Exercise materials Block Start
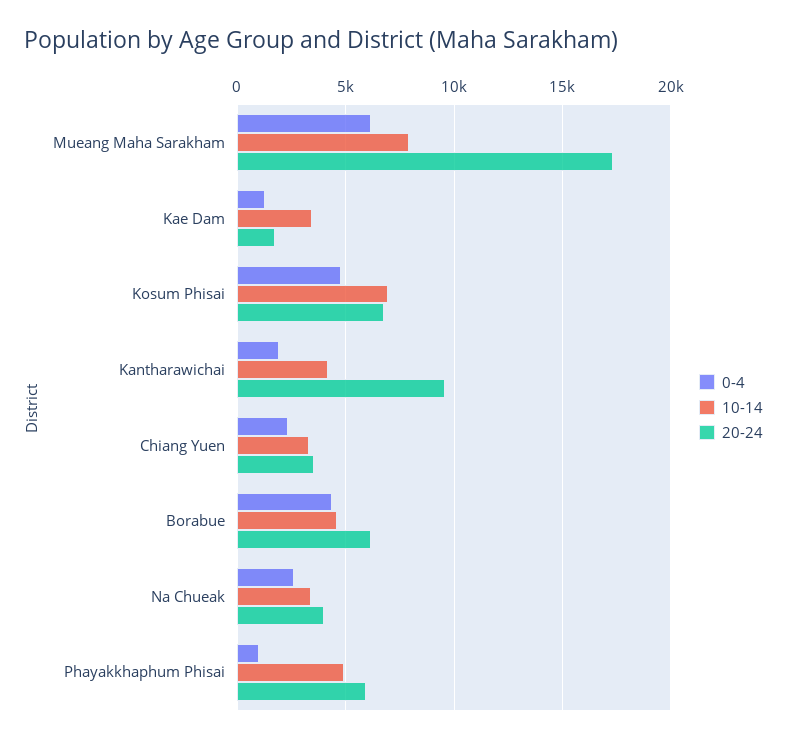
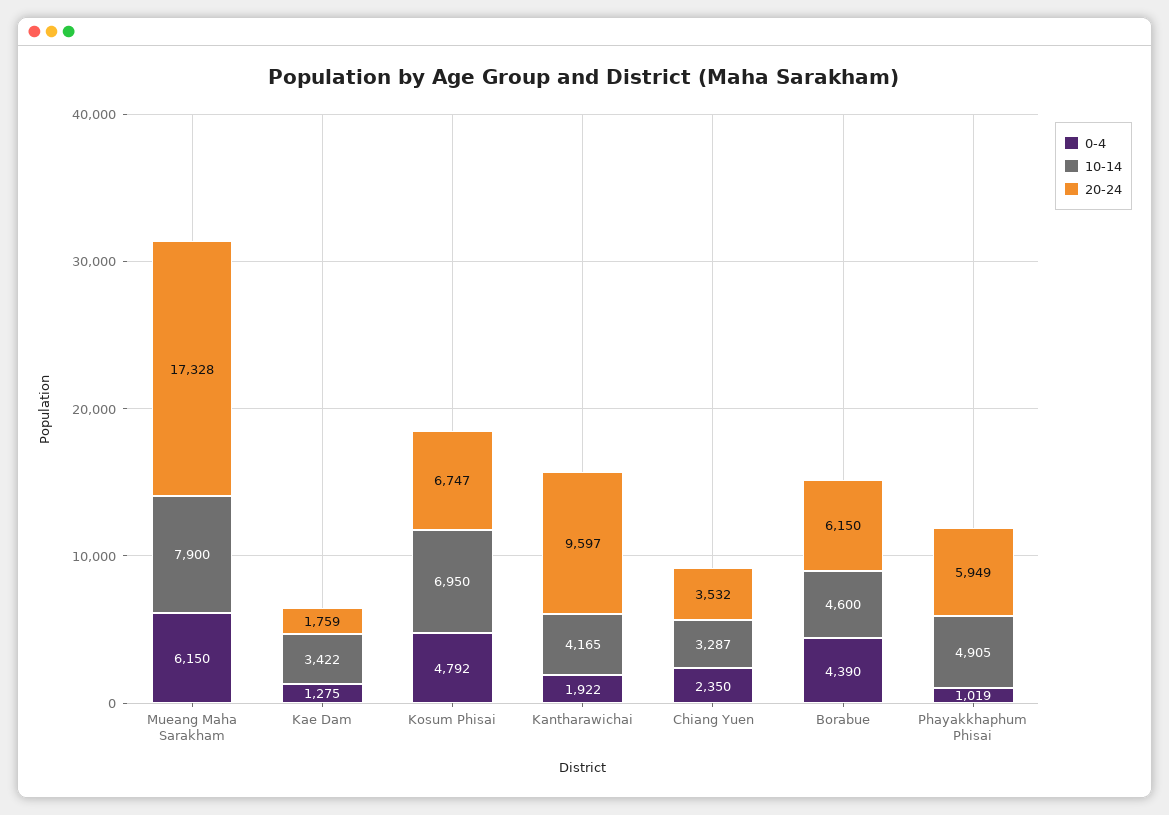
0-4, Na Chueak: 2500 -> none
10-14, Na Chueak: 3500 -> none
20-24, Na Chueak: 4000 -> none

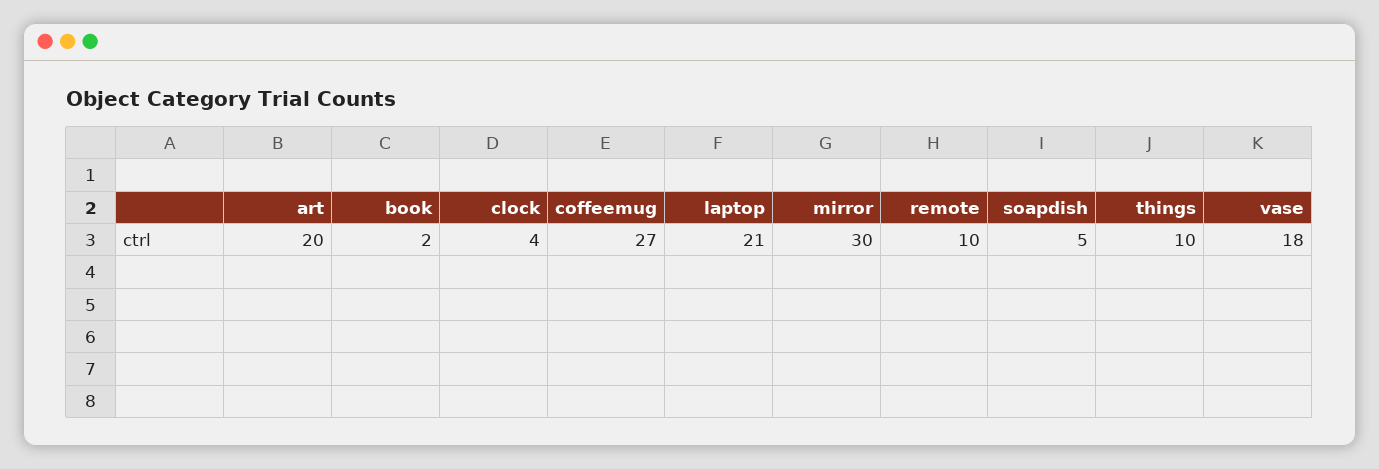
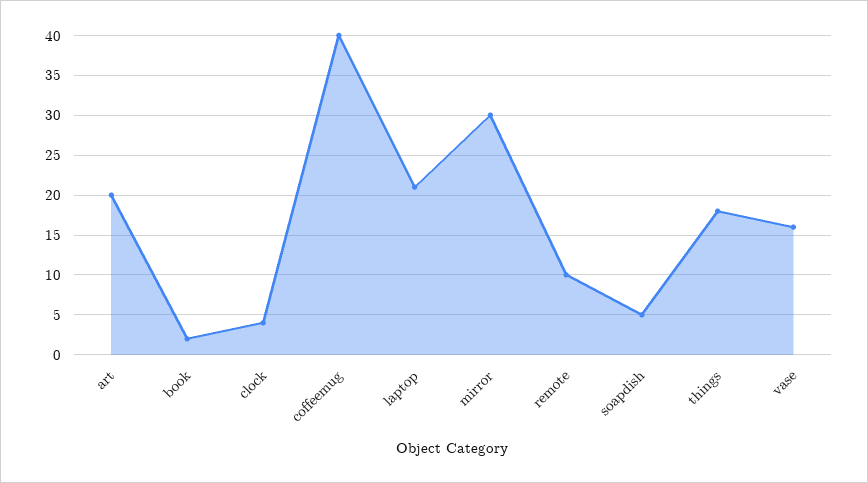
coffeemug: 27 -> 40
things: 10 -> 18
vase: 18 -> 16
Exercise materials Block End
*Problem to work on*: Copy every line of the listing containing the string "Chueak".

*Answer space*:
0-4, Na Chueak: 2500 -> none
10-14, Na Chueak: 3500 -> none
20-24, Na Chueak: 4000 -> none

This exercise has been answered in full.